(Gekozen fragment)
━━━━━━━━━━
Ronde jaartallen nodigen uit om een blik in de toekomst te werpen. Wat denkt u van de volgende (toekomstige) krantenkop: Met het oog op de vergrijzing van de TU medewerkers opent het College van Bestuur een speeltuin.
Nu vraagt u zich natuurlijk af wie daar dan moeten gaan spelen, de kleinkinderen van de grijze hoofden? Of misschien de kinderen van de nieuwe hoogleraren en medewerkers. Wat dacht u van u en ik? Nee ik ben nog niet aan het dementeren geslagen.
Spelen is een serieuze zaak. Eenieder die wel eens spelende kinderen bezig ziet zal dit meteen beamen. Spelen is leren, is vallen en opstaan, is risico’s durven nemen. Een goede speeltuin bevat zo min mogelijk beperkingen en geeft kinderen de ruimte om hun fantasie te ontwikkelen. De creativiteit staat voorop! Voor mij zijn dit dezelfde wezenlijke kenmerken die een universiteit karakteriseren: speelsheid, creativiteit en ontwikkeling.
Experts in de cultuur van organisaties onderscheiden vaak vier cultuurkenmerken. Zo heb je de mensgerichte cultuur die voorkomt in bijvoorbeeld zorginstellingen, de innovatiegerichte cultuur met als voorbeeld ICT, de regelcultuur die bij de overheid te bestuderen is en als laatste de productiecultuur in fabrieken.
Het mag duidelijk zijn dat een universiteit zich vooral in de eerste twee categorieën dient te manifesteren. Zowel onderwijs als onderzoek leunen sterk op een mensgerichte en innovatieve cultuur. Dat wil niet zeggen dat de universiteit een vrijblijvende werkrelatie zou moeten bieden. Sommige regels zijn uit normbehoud gewoon nodig. Bovendien zullen we, gezien de grote hoeveelheid geld die de gemeenschap in ons stopt, ook iets moeten leveren.
━━━━━━━━━━
(Gegevensblok)
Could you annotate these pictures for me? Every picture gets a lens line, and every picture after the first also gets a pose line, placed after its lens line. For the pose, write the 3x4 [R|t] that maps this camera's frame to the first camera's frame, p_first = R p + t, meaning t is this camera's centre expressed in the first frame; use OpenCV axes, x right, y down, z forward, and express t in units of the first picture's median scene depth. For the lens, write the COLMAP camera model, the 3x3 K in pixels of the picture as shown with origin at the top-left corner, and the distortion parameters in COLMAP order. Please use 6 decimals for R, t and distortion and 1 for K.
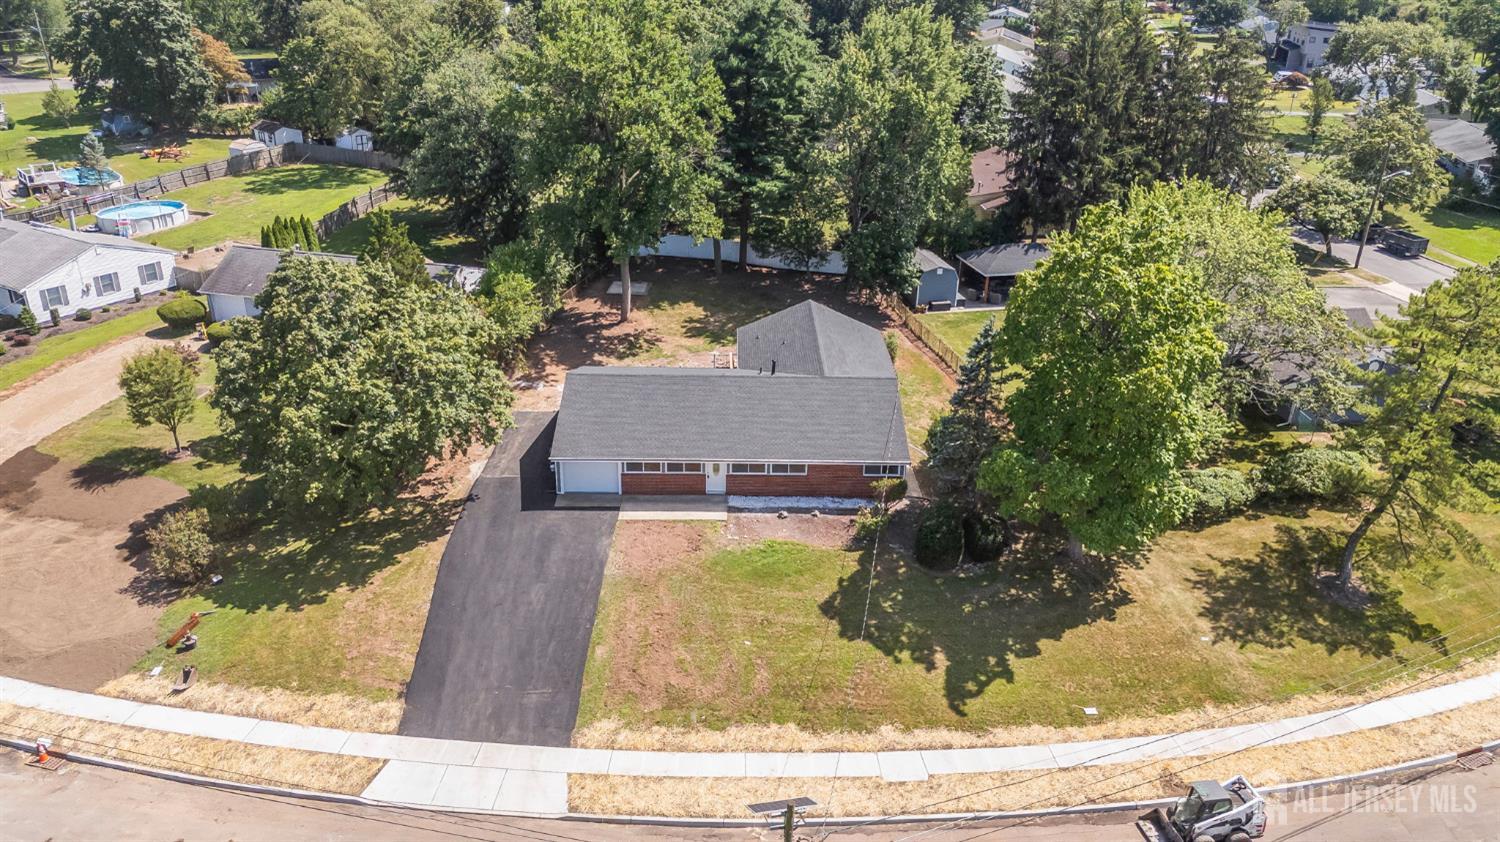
━━━━━━━━━━
(Opdrachten)
a) Typ uit de tekst over de universiteit als speeltuin letterlijk het stuk over dat begint met "Spelen is een" en doorloopt tot en met "productiecultuur in fabrieken.".
b) Vat de tekst over de universiteit als speeltuin samen in twee zinnen.
c) Geef het vervolg van de tekst over de universiteit als speeltuin, aansluitend op de laatste zin.
De gegevens heb je hierbij niet nodig.

(Antwoorden)
a)
Spelen is een serieuze zaak. Eenieder die wel eens spelende kinderen bezig ziet zal dit meteen beamen. Spelen is leren, is vallen en opstaan, is risico’s durven nemen. Een goede speeltuin bevat zo min mogelijk beperkingen en geeft kinderen de ruimte om hun fantasie te ontwikkelen. De creativiteit staat voorop! Voor mij zijn dit dezelfde wezenlijke kenmerken die een universiteit karakteriseren: speelsheid, creativiteit en ontwikkeling.
Experts in de cultuur van organisaties onderscheiden vaak vier cultuurkenmerken. Zo heb je de mensgerichte cultuur die voorkomt in bijvoorbeeld zorginstellingen, de innovatiegerichte cultuur met als voorbeeld ICT, de regelcultuur die bij de overheid te bestuderen is en als laatste de productiecultuur in fabrieken.

b) Spelen is volgens de tekst een serieuze zaak die draait om leren, risico's durven nemen en creativiteit, en dezelfde kenmerken karakteriseren een universiteit. Van de vier organisatieculturen die experts onderscheiden, hoort een universiteit vooral de mensgerichte en innovatiegerichte te tonen, al zijn sommige regels nodig en moet ze, gezien het geld dat de gemeenschap erin stopt, ook iets leveren.

c)
Maar een universiteit zou haar productie voornamelijk moeten meten in termen van innovatie en kwaliteit. Een universiteit dient een centrum van voornamelijk gerichte maar ook deels ongerichte creativiteit te zijn. Lidmaatschap van zo’n omgeving is niet vrijblijvend maar eist een bijdrage aan de doelstellingen van dit bijzondere instituut. Uiteindelijk is het een voorrecht om in zo’n omgeving te mogen werken.
Als instituut dat bijdraagt aan de ontwikkeling van mensen en technologie worden we voor een groot deel gefinancierd door de overheid. Van oudsher brengt dit een regelcultuur met zich mee. De laatste jaren wordt deze cultuur bijgestuurd in de richting van productie. Met andere woorden: de aansturing van de professionals in de universiteit gebeurt steeds meer in de al eerder genoemde categoriën regelcultuur en productiecultuur. De meesten van ons zijn het er over eens dat een universiteit geen ambtenarencultuur zou moeten bezitten. Maar ook de bedrijfsgerichte productiecultuur misstaat een universiteit die bij de top wil horen.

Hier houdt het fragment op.